Your immune system really kicks into action if your body encounters the coronavirus. At that point, it generates new antibodies to block the virus and taps another line of defense — called T cells — which clear out the infected cells that have been converted into factories where the virus can multiply.

If you do get an antibody test, can you learn anything from it?

Yes, as long as you don't expect it to give you a straightforward answer for how well-protected you are from catching the virus. The FDA and the Centers for Disease Control and Prevention recommend against using antibody tests for this purpose, but it's understandable that Americans are looking to these widely available tests for some indication of their immunity, especially given the growing concerns about declining efficacy of the mRNA vaccines over time. So what sort of legit information could you glean from the results?

Dr. Nicole Bouvier says it's reasonable to look at how your results fit into the range of values of a particular test, to get a sense where you fall relative to others who've taken it. Lab companies may also be able to tell you the average level of antibodies of someone who had a coronavirus infection and recovered.

"That can give you a benchmark for the immune response to natural infection, and then you can sort of gauge your vaccine response against that," says Bouvier, an associate professor of infectious diseases and microbiology at the Icahn School of Medicine at Mount Sinai.

The tests may give you numerical readings that indicate the level of antibodies in your blood that bind to specific SARS-CoV-2 proteins. "What we're basically learning is that the higher your number is, the more likely you are to be protected," Bouvier says, "and that you don't actually need a super, super high number in order to be protected." But this rule of thumb is based on large studies and doesn't necessarily hold true on an individual level.

The bottom line is that even doctors who are studying this topic don't know what these antibody readings actually say about your immunity, says Haidar of the University of Pittsburgh Medical Center, who is running a study on coronavirus antibody response in immunocompromised individuals.

"We don't know what the optimal antibody level is that correlates with protection," he says.

For example, Haidar says it's clear that immunocompromised patients may not have as robust an immune response to the vaccine, and that looking for the presence of antibody levels can hint at their level of protection.
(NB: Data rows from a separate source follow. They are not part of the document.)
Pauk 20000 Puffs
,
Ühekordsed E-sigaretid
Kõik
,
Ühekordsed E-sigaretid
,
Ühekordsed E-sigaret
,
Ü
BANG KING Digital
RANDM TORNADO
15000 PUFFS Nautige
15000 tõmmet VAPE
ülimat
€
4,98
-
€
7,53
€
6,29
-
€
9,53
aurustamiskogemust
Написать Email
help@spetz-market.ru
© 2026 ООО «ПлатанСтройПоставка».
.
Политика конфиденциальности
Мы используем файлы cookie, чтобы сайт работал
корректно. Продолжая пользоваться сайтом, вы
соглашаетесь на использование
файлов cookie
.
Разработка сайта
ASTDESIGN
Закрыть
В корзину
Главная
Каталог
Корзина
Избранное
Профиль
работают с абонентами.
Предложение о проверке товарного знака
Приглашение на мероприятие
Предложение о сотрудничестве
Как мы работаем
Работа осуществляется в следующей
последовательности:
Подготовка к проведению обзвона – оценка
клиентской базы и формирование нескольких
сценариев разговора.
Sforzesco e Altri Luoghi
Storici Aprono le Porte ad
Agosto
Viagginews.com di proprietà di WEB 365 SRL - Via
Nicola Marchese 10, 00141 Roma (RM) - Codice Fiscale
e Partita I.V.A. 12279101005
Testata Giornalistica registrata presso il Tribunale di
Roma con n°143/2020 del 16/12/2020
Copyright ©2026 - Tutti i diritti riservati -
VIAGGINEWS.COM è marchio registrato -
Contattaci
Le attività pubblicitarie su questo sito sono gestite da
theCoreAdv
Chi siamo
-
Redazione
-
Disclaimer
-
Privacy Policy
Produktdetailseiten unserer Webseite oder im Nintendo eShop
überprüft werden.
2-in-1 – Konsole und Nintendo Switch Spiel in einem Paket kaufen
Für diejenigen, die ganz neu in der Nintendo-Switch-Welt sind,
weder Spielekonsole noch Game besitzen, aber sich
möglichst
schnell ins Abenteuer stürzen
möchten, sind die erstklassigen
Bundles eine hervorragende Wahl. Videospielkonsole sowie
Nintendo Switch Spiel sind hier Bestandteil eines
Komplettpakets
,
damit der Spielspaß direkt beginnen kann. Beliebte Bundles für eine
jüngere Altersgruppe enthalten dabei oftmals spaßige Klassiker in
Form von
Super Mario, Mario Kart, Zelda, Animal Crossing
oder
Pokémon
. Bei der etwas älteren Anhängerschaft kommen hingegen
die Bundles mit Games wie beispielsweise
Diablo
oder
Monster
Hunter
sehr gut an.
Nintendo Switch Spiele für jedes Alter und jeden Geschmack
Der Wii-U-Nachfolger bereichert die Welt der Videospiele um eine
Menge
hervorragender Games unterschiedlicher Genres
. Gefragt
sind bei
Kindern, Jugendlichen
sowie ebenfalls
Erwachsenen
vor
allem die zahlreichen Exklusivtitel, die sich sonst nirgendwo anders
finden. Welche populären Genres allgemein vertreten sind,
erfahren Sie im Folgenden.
But even this can be misleading — because some research suggests that detectable antibodies from those patients still "may not be able to prevent infection as well as antibodies from people who are otherwise healthy."

Haidar concedes that if someone has no detectable antibodies on the test, "even though they may have some protection from T cells — and we don't have a full understanding of what this actually means — I can tell you that they are likely not as protected as someone who, let's say, has an antibody level of 1,000."

Only complicating the picture for consumers is that the tests on the market are not standardized. They can have varying degrees of sensitivity and look for different antibodies.

Some antibody tests sold commercially detect certain antibodies that are only generated in response to the actual virus. Getting a test that looks for these other antibodies (antibodies that target the nucleocapsid protein, for example) could lead someone who is vaccinated to get a negative result and falsely think they are not protected.

Despite all these caveats, the idea of a blood test that can eventually give consumers a reliable indication of their immunity is not far-fetched. "We have correlates of protection for other vaccine-preventable diseases like measles and hepatitis," says Theel. "But we're just not there yet with COVID."